Feeding Oneself in Cuba Depends on Ingenuity More Than Income

For a couple to eat with dignity in Havana, more than six average salaries are needed.

The basic food basket and the ration book are two concepts that barely touch each other today. / 14ymedio

14ymedio bigger14ymedio, Havana, 30 July 2025 — “The list doesn’t match the bill”—a stinging, resigned popular phrase—summarizes Cuba’s food tragedy better than any speech. And although the bureaucrats in power try to ignore it, any parent knows that the basic food basket (CBA) and the ration book are two concepts that barely touch each other today. A recent study by the Food Monitor Program makes it clear: for a couple to eat with dignity in Havana, more than six times the average salary is needed.

While the average national salary rose nominally from 4,648 pesos in 2023 to 6,506 in 2025—according to official figures—food prices soared much faster. Eggs, milk, chicken, or any basic product on the private market can devour an entire pension in a single fell swoop. Meanwhile, the ration book—that tired symbol of yesteryear—distributes less and less rice, bread, and sugar, and with unpredictable frequency. It’s no surprise that 96.6% of Cubans believe that subsidized products don’t meet their needs or tastes, and one in three rate them as “terrible.”

National agricultural production has fallen by 67% in recent years

Trying to calculate a CBA in Cuba is like playing dominoes with the pieces constantly changing value. Official consumption patterns are based on what is available, not what is needed. Bureaucratic statistics ignore the prices in informal markets, small businesses, and street vendors, who are currently the main source of supply. Added to this is a more striking fact: national agricultural production has fallen by 67% in recent years. As a result, fruits and vegetables have disappeared from most people’s menus.

The Food Monitor Program conducted a field study in Havana and Cienfuegos between the end of 2024 and the first half of 2025, monitoring prices, quality, and availability of 29 basic products distributed across eight groups. The analysis is based on a minimum monthly diet of 54,000 calories for women and 66,000 for men. It also adjusts for specific limitations, such as irregular access to water, electricity, and fuel. These factors increasingly determine what, how much, and how people cook.

In Havana, a minimum CBA for two people is around 41,735 pesos, equivalent to 6.41 average salaries.

The results show that, in Havana, a minimum CBA for two people is around 41,735 pesos—equivalent to 6.41 average salaries. In Cienfuegos, the figure drops slightly to 39,595 pesos, or 6.09 salaries.

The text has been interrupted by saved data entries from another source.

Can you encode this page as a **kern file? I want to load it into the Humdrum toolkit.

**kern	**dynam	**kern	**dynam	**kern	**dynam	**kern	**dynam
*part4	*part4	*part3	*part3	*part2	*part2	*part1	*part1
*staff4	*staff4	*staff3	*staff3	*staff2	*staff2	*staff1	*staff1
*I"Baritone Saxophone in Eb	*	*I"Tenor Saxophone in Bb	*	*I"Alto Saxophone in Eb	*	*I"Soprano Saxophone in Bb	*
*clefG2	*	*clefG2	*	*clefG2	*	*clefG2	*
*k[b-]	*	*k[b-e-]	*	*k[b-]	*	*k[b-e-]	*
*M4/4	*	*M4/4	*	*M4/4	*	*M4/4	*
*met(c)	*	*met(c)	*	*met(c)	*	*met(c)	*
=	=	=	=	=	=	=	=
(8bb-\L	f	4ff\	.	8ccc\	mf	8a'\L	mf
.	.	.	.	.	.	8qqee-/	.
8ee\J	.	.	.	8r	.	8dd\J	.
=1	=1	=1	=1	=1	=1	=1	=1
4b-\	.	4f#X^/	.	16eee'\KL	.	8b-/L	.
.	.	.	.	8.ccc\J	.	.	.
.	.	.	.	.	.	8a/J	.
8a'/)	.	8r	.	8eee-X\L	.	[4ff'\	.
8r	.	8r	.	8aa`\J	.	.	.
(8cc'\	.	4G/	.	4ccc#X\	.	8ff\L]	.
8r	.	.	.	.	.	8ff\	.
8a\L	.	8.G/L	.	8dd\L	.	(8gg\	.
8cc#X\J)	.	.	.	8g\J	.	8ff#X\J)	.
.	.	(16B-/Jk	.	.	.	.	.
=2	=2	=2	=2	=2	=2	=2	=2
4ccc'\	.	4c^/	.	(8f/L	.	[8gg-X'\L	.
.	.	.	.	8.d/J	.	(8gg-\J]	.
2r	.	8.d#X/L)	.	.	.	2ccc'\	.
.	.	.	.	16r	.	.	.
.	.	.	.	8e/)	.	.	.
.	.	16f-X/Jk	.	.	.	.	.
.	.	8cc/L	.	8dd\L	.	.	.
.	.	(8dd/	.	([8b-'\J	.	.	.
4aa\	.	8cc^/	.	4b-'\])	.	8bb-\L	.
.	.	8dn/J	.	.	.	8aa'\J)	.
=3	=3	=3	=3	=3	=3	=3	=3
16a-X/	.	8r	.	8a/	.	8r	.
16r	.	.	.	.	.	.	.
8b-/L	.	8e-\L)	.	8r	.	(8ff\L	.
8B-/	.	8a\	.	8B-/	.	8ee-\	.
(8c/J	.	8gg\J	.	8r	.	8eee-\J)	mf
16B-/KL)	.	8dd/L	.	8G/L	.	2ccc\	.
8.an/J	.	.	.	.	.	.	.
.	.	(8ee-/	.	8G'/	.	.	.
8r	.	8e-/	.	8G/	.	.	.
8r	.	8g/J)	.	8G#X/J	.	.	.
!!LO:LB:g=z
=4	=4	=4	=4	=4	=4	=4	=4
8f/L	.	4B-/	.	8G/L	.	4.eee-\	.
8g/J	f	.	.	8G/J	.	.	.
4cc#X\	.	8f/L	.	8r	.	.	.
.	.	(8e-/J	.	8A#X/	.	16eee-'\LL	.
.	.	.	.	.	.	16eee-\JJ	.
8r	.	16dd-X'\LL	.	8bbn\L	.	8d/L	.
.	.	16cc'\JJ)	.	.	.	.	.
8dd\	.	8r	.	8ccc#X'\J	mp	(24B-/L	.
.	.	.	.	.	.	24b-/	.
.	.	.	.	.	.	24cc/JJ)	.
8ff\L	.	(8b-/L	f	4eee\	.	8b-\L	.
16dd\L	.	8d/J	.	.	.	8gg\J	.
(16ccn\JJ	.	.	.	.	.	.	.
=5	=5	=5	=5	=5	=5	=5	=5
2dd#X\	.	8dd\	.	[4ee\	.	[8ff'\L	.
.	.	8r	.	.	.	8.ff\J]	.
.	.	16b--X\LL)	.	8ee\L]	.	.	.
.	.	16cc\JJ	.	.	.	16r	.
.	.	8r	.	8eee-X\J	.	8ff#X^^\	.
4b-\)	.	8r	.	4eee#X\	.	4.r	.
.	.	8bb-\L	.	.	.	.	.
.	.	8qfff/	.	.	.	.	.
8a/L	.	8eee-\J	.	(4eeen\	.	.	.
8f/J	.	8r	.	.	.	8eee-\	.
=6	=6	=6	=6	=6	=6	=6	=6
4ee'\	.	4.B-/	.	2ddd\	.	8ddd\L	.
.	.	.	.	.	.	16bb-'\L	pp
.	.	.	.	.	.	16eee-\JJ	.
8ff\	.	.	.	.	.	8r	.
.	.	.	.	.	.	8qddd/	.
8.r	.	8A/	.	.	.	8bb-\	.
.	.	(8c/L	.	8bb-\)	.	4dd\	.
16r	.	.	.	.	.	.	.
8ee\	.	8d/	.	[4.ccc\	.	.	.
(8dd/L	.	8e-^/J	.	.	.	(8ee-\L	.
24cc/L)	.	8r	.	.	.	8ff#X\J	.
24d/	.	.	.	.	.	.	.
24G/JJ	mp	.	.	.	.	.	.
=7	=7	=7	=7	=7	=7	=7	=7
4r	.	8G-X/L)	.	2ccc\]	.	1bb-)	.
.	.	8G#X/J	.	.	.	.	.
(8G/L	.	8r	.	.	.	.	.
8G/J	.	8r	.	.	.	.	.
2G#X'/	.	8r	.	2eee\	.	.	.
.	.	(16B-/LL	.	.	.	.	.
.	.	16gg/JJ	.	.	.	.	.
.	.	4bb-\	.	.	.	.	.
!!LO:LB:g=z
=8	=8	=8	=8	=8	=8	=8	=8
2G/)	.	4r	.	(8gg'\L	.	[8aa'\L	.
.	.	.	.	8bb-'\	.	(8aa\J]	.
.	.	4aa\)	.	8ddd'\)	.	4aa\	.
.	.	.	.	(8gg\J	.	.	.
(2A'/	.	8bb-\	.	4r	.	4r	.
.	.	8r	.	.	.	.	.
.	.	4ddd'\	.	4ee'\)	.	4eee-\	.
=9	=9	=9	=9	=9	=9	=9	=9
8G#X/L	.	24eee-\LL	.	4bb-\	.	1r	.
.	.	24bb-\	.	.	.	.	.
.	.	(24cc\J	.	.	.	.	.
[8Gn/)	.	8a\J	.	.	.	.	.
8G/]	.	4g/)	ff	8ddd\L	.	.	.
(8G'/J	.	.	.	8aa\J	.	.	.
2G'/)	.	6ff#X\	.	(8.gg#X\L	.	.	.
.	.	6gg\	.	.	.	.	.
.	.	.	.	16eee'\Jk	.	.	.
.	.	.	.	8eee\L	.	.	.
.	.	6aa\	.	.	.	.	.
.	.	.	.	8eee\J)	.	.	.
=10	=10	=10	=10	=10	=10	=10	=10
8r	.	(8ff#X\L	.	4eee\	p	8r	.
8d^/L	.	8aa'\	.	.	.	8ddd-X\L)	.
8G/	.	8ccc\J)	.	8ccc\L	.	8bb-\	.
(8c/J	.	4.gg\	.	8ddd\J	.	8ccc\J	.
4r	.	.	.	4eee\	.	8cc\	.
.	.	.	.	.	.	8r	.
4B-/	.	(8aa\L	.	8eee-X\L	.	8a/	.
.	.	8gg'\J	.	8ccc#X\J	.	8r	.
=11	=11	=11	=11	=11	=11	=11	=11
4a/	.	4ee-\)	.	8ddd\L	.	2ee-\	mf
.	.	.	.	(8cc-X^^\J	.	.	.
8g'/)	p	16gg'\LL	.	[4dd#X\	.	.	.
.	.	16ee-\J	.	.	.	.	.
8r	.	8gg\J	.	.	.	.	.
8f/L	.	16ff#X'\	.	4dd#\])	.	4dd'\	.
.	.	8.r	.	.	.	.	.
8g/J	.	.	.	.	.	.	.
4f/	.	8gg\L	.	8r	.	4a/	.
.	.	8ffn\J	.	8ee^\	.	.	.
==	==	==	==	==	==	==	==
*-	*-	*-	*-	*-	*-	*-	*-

In other words, for two people to eat, they need the wallets of four other people. And that doesn’t include clothing, transportation, hygiene products, gas, or medicine. Just food. Hardly the bare minimum.

in parallel, cumulative inflation since 2021 has reached almost 191%, and real wages have plummeted by 35%. The subsidy model, sustained for decades as a social shield, has become unsustainable. The government itself has acknowledged that 80% of the ration book’s contents are imported, and maintaining its coverage is unviable. The solution? Shift the burden to the informal market, to remittances, to exiled families. What remains is a fragmented, unequal, and chaotic system: an “administrative capitalism” where everything must be paid for, and where nothing is enough.

Cumulative inflation since 2021 has already reached almost 191%.

In this context, the basic food basket ceases to be a technical instrument and becomes a mirror of failure. It reflects not only how much it costs to live, but also who can afford it. Eating decently in Cuba is increasingly a privilege.

The Food Monitor Program proposes thinking of the CBA not as a list of minimum products, but as an ethical threshold. A map of what should be possible. Because in Cuba, where food depends more on ingenuity than income, the basic food basket is not an economic calculation, but rather the x-ray of a fracture. And what it reveals is as clear as it is bitter: in today’s Cuba, dignity is rationed—like everything else—in impossible slices.